Introduction to Graph Learning

Graphs are a common method to model complex relationships and structures, such as those found in social networks or molecular biology. Traditional Graph Neural Networks (GNNs), known as Message Passing Neural Networks (MPNNs), face limitations in effectively incorporating the influence of remotely connected nodes, as they require multiple rounds of information exchange to reach distant parts of the graph.

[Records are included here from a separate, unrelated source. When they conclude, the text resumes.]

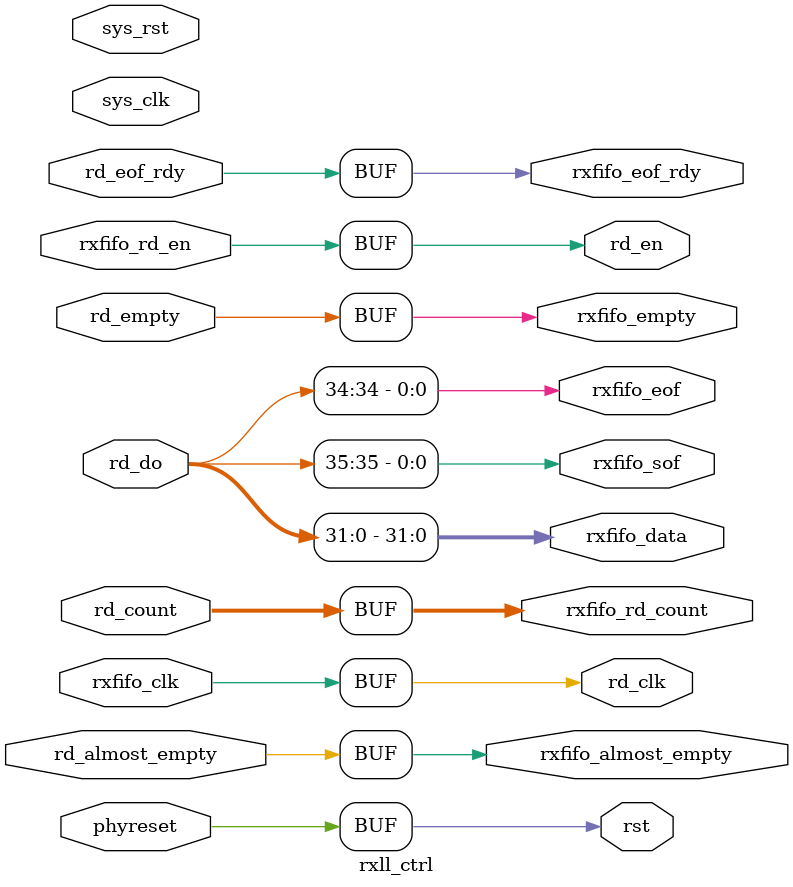
<source format=v>


// Change log:
// 
// 
// 

// Copyright (C) 2008,2009 Beijing Soul tech.
// -------------------------------------
// Naming Conventions:
// 	active low signals                 : "*_n"
// 	clock signals                      : "clk", "clk_div#", "clk_#x"
// 	reset signals                      : "rst", "rst_n"
// 	generics                           : "C_*"
// 	user defined types                 : "*_TYPE"
// 	state machine next state           : "*_ns"
// 	state machine current state        : "*_cs"
// 	combinatorial signals              : "*_com"
// 	pipelined or register delay signals: "*_d#"
// 	counter signals                    : "*cnt*"
// 	clock enable signals               : "*_ce"
// 	internal version of output port    : "*_i"
// 	device pins                        : "*_pin"
// 	ports                              : - Names begin with Uppercase
// Code:
module rxll_ctrl (/*AUTOARG*/
   // Outputs
   rd_clk, rst, rd_en, rxfifo_data, rxfifo_sof, rxfifo_eof,
   rxfifo_rd_count, rxfifo_empty, rxfifo_almost_empty, rxfifo_eof_rdy,
   // Inputs
   sys_clk, sys_rst, phyreset, rd_almost_empty, rd_count, rd_do,
   rd_empty, rd_eof_rdy, rxfifo_rd_en, rxfifo_clk
   );
   input sys_clk;
   input sys_rst;
   input phyreset;
   
   output rd_clk;
   output rst;
   input  rd_almost_empty;
   input [9:0] rd_count;
   input [35:0] rd_do;
   input 	rd_empty;
   output 	rd_en;
   input 	rd_eof_rdy;
   
   output [31:0] rxfifo_data;
   input 	 rxfifo_rd_en;
   output 	 rxfifo_sof;
   output 	 rxfifo_eof;
   output [9:0]  rxfifo_rd_count;
   output 	 rxfifo_empty;
   output 	 rxfifo_almost_empty;
   output 	 rxfifo_eof_rdy;
   input 	 rxfifo_clk;
   
   assign rxfifo_data     = rd_do[31:0];
   assign rxfifo_rd_count = rd_count;
   assign rxfifo_sof      = rd_do[35];
   assign rxfifo_eof      = rd_do[34];
   assign rxfifo_empty    = rd_empty;
   assign rxfifo_almost_empty = rd_almost_empty;
   assign rxfifo_eof_rdy  = rd_eof_rdy;
   
   assign rd_en           = rxfifo_rd_en;
   assign rst             = phyreset;
   assign rd_clk          = rxfifo_clk;
endmodule
// 
// rxll_ctrl.v ends here

</source>
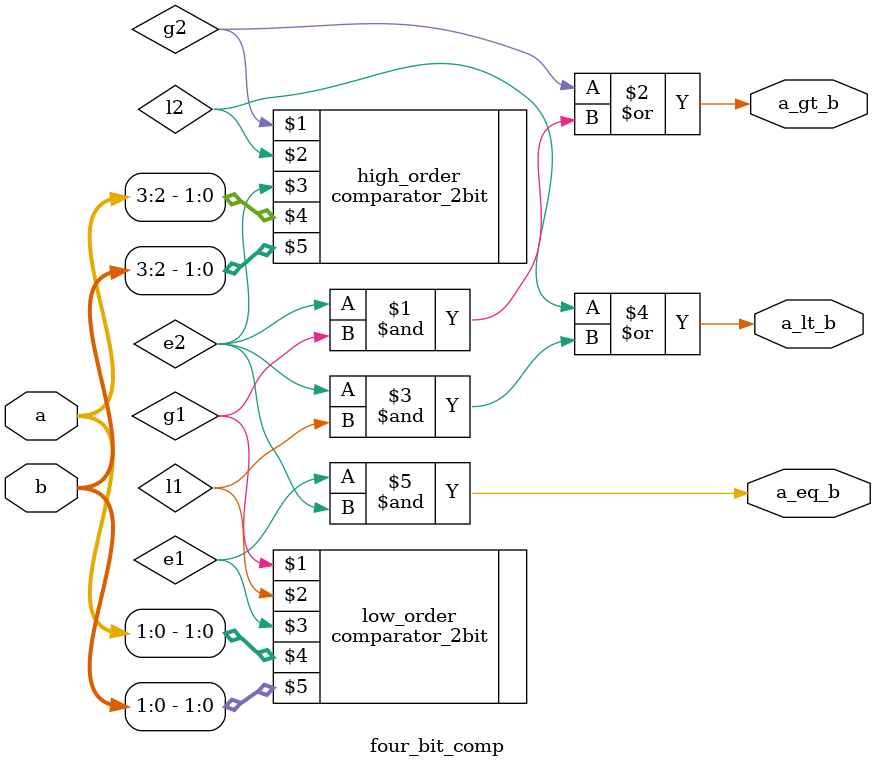
<source format=v>
`timescale 1ns / 1ps


module four_bit_comp(a_lt_b, a_eq_b, a_gt_b, a, b);
    input [3:0] a, b;
    output a_lt_b, a_eq_b, a_gt_b;
    
    wire g1, g2, l1, l2, e1, e2;
    
    comparator_2bit high_order(g2, l2, e2, a[3:2], b[3:2]);
    comparator_2bit low_order(g1, l1, e1, a[1:0], b[1:0]);
    
    assign a_gt_b = (g2)|(e2&g1);
    assign a_lt_b = (l2)|(e2&l1);
    assign a_eq_b = e1&e2; 
endmodule

</source>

Advancements in Graph Representation

Graph transformers, an evolution of MPNNs, attempt to solve this by implementing global attention mechanisms, where each node in a graph can directly attend to all other nodes. This allows for a significantly expanded scope of information sharing but at the cost of increased computational demands and the necessity for specialized positional encodings to capture the graph structure.

Introducing GRED

In response to these challenges, the proposed model, Graph Recurrent Encoding by Distance (GRED), capitalizes on recent successes in long-range modeling for sequential data. GRED aggregates information from nodes based on their shortest distances to a specific target node and leverages a parallelizable linear recurrent neural network to encode these aggregated features. This architecture eliminates the need for positional encoding and introduces notable reductions in computational complexity.

Practical Achievements

GRED demonstrates comparable or superior performance to state-of-the-art graph transformers on a variety of benchmarks, with significantly increased computational efficiency. It notably outperforms MPNNs due to its ability to encode more expressive features from larger node neighborhoods. Theoretical analysis confirms that GRED's capabilities transcend those of one-hop MPNNs due to its potent linear recurrent unit and injective multiset functions. In practice, GRED achieves results that not only hold up against the best graph transformers but do so with drastically reduced training times and GPU memory consumption, highlighting its potential as a powerful tool for graph representation learning.